EXERCISE: Using the records below, repeat exactly the lines from the one holding "pinky mcp: (284, 235)" through the one holding "thumb tip: (183, 267)", both ends included, and no others.

RECORDS TO PROCESS:
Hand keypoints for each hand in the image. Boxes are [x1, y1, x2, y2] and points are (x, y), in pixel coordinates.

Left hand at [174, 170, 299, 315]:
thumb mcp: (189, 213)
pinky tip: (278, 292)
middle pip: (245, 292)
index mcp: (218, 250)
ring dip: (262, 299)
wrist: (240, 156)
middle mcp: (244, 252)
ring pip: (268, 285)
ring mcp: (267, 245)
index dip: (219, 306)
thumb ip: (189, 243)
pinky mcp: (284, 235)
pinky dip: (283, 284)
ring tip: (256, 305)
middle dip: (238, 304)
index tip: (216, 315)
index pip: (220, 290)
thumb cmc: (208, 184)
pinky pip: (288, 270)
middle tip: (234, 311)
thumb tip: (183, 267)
* * *
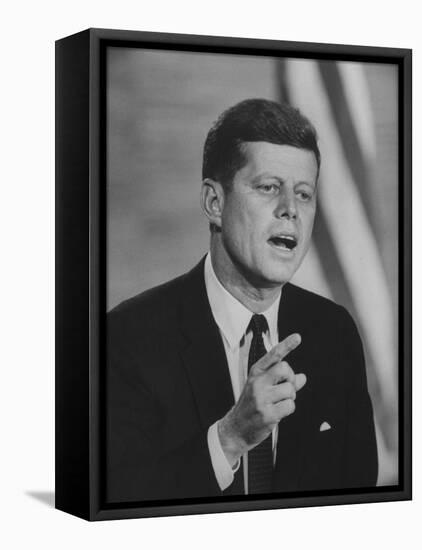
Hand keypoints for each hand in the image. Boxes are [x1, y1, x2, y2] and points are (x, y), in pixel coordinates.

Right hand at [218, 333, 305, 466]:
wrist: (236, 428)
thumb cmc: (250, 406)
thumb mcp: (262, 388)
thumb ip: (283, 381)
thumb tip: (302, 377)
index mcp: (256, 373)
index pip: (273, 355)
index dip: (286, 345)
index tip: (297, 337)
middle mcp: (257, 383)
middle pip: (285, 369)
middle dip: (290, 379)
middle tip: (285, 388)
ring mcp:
* * *
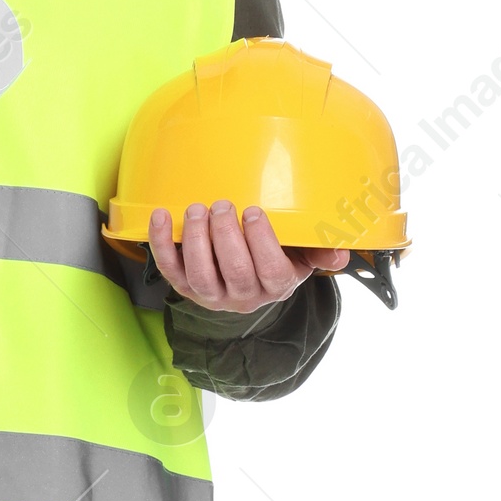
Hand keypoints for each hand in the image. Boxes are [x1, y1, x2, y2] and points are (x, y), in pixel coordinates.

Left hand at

FINISHED EXERCISE:
pinky mcp: (284, 235)
pinky dip: (283, 284)
ring tip: (256, 305)
middle dip: (238, 304)
index tip: (216, 315)
index pip: (220, 290)
thumb cmc: (208, 184)
pinky pip: (288, 270)
middle tip: (234, 311)
thumb tip: (183, 267)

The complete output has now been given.